What is asked
Answer from the passage below on learning an art outside school:
(a) What are the first and second things the writer says you need?
(b) Which people does the passage say benefit most from offering arts training?
(c) Besides writing, what does the passage say arguably needs less money than making a movie?

+++ Passage provided

I don’t think this applies solely to writers, either. If you’re a programmer, there are hacker collectives, or user groups, or equivalents, in many places. Online communities are even more prevalent. I have no idea how good or useful such places and people are. But the price is right and the cost of entry is low. Determined people will find each other. If you’ve got the right attitude towards receiving and processing criticism, you should be ready to take advantage. Knowledgable people should be able to point you in the direction of good books, which are hard to find. You should signal that you’re ready to learn. If you do those things right, you can get most if not all of what you would normally get out of school. But you also have to be unusually driven, and you have to be able to function without the syllabus/exam/paper structure imposed by school. If you can’t function without the external imposition of those constraints, however, you’re probably not going to make it as an artist anyway. The first thing you need is want. The second thing you need is tenacity. The first is useless without the second.

Stories like “Minimum Viable Movie: How I Made a Feature-Length Film for $0″ should inspire you, especially because you need even less money to be a writer than you do to make a movie. Arguably you also need less money to be a musician than you do to make a movie, although I’m less knowledgable on that subject and won’t make absolute pronouncements on it.

Again, I am not anti-school, per se, but it is important to understand how much or most school is about signaling and credentialing, and how easy a lot of school is if you’re willing to stay quiet, keep your ducks in a line, and jump through the hoops presented. It’s also important to understand the people who benefit most from offering arts training: the instructors. They get a (relatively) light teaching load, the possibility of tenure, a cut of your tuition, and time and space to pursue their passion, while you pay for their advice. Getting a gig as a creative writing professor is pretty damn sweet, regardless of the outcomes for students. That doesn’t mean creative writing professors can’t be very good, or very helpful, or improve your work, or dedicated to teaching, but it does mean that you should be cognizant of what benefits are being derived in any particular economic transaction. When small amounts of money are involved, it’s easy to ignore the economic transaction part of school, but now that tuition is so high, it’s impossible for anyone but the stupendously rich to ignore financial reality, like who gains the most when you enroll in a creative writing seminar.

++++++
+++ Collected data

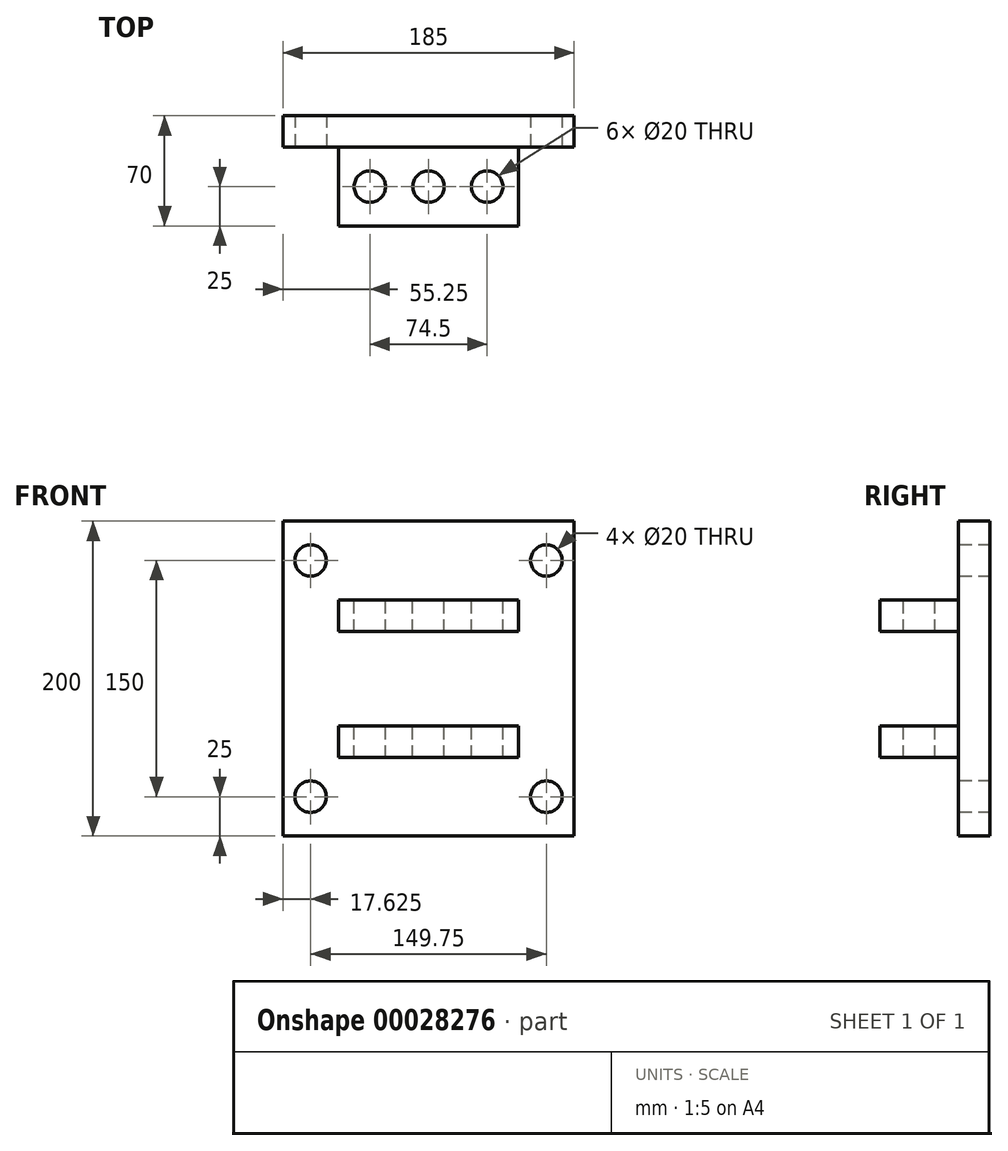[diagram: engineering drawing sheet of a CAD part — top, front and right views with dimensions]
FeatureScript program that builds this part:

++++++

Written answer
(a) Want first, then tenacity.
(b) The instructors.
(c) Being a musician.